ベクトル実行ユニット内の実行ユニットが選択されたオペランドを処理した後(ブロック1110)、MUX SPRはMUXコントローラに制御情報を提供して、処理済みオペランドを再度整列をずらし、再圧縮し(ブロック1112)、それをCDICBに伝送し、そこに保管する(ブロック1114)。CDICBからの他のオペランドはまったく不要であると想定して、プロセスは終了ブロック1116で終了する。
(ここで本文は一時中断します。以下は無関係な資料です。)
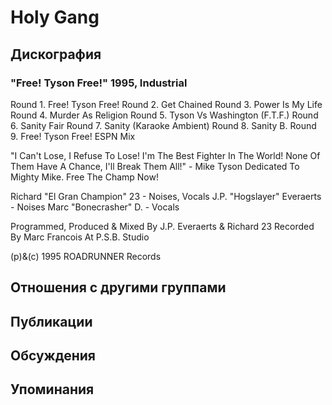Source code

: # Holy Gang



## Дискография

### "Free! Tyson Free!" 1995, Industrial

Round 1. Free! Tyson Free!
Round 2. Get Chained
Round 3. Power Is My Life
Round 4. Murder As Religion
Round 5. Tyson Vs Washington (F.T.F.)
Round 6. Sanity Fair
Round 7. Sanity (Karaoke Ambient)
Round 8. Sanity B.
Round 9. Free! Tyson Free! ESPN Mix

"I Can't Lose, I Refuse To Lose! I'm The Best Fighter In The World! None Of Them Have A Chance, I'll Break Them All!" - Mike Tyson
Dedicated To Mighty Mike. Free The Champ Now!

 Richard "El Gran Champion" 23 - Noises, Vocals
 J.P. "Hogslayer" Everaerts - Noises
 Marc "Bonecrasher" D. - Vocals

Programmed, Produced & Mixed By J.P. Everaerts & Richard 23
Recorded By Marc Francois At P.S.B. Studio

(p)&(c) 1995 ROADRUNNER Records


## Отношения с другими группами


## Публикации


## Обсуждения


## Упоминания

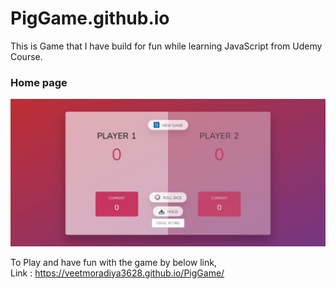 # PigGame.github.io
This is Game that I have build for fun while learning JavaScript from Udemy Course.

<h3> Home page </h3>

![](screenshots/1.jpg)

To Play and have fun with the game by below link,<br>
Link : https://veetmoradiya3628.github.io/PigGame/
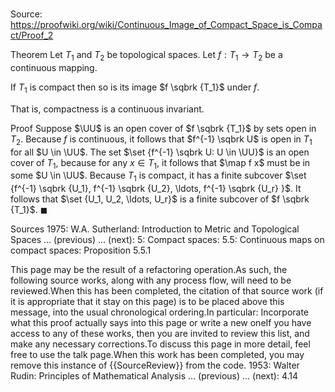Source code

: # 

Source: https://proofwiki.org/wiki/Continuous_Image_of_Compact_Space_is_Compact/Proof_2

Theorem
Let $T_1$ and $T_2$ be topological spaces.
Let $f: T_1 \to T_2$ be a continuous mapping.

If $T_1$ is compact then so is its image $f \sqbrk {T_1}$ under $f$.

That is, compactness is a continuous invariant.


Proof
Suppose $\UU$ is an open cover of $f \sqbrk {T_1}$ by sets open in $T_2$.
Because $f$ is continuous, it follows that $f^{-1} \sqbrk U$ is open in $T_1$ for all $U \in \UU$.
The set $\set {f^{-1} \sqbrk U: U \in \UU}$ is an open cover of $T_1$, because for any $x \in T_1$, it follows that $\map f x$ must be in some $U \in \UU$.
Because $T_1$ is compact, it has a finite subcover $\set {f^{-1} \sqbrk {U_1}, f^{-1} \sqbrk {U_2}, \ldots, f^{-1} \sqbrk {U_r} }$.
It follows that $\set {U_1, U_2, \ldots, U_r}$ is a finite subcover of $f \sqbrk {T_1}$.
$\blacksquare$


Sources
1975: W.A. Sutherland: Introduction to Metric and Topological Spaces ... (previous) ... (next): $5$: Compact spaces: $5.5$: Continuous maps on compact spaces: Proposition $5.5.1$

This page may be the result of a refactoring operation.As such, the following source works, along with any process flow, will need to be reviewed.When this has been completed, the citation of that source work (if it is appropriate that it stay on this page) is to be placed above this message, into the usual chronological ordering.In particular: Incorporate what this proof actually says into this page or write a new oneIf you have access to any of these works, then you are invited to review this list, and make any necessary corrections.To discuss this page in more detail, feel free to use the talk page.When this work has been completed, you may remove this instance of {{SourceReview}} from the code.
1953: Walter Rudin: Principles of Mathematical Analysis ... (previous) ... (next): $4.14$




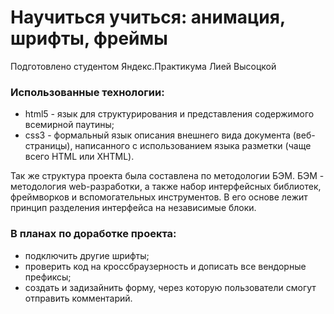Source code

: # Научиться учиться: анимация, шрифты, фреймы
Подготовлено студентом Яндекс.Практикума Лией Высоцкой

### Использованные технологии:
* html5 - язык для структурирования и представления содержимого всемирной паутины;
* css3 - формальный язык описания внешнего вида документа (веб-страницы), написанного с использованием языка разметки (чаще всего HTML или XHTML).

Так же структура проекта была составлена по методологии БЭМ. БЭМ - методология web-разработки, а также набор интерфейсных библиотек, фреймворков и вспомогательных инструментов. В его основе лежит принцип разделения интерфейса на независимые блоки.

### В планах по доработке проекта:
* подключить другие шрифты;
* проверить код на кроссбраузерность и дописать все вендорные префиксы;
* создать и задизайнить форму, через которую пользователи смогут отправить комментарий.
本発明の少なくともいくつかの態様は代わって、プログラムを含むコンピュータ可読媒体で実現できることを理解されたい。本発明の諸機能を定義するプログラムは、書き込み不能記憶媒体(たとえば、CD−ROM)、書き込み可能記憶媒体(たとえば、ハード・ディスク・ドライブ、読み書きCD−ROM、光学媒体)を無制限に含む、様々な有形信号伝送媒体、ならびに、イーサネット、インターネット、無線ネットワーク、同様のネットワーク・システムなどのコンピュータ・ネットワークおよび電話網などの非有形通信媒体を介して、データ記憶システムまたはコンピュータ・システムに配布することができる。したがって、本発明における方法機能を指示するコンピュータ可読命令を伝達またはエンコードするときに、このような信号伝送媒体が本発明の代替諸実施形態を表すことを理解されたい。さらに、本明細書に記載されているハードウェア、ソフトウェア、またはソフトウェアとハードウェアの組み合わせあるいはそれらと同等の形の手段を有するシステムにより本発明を実現できることは言うまでもない。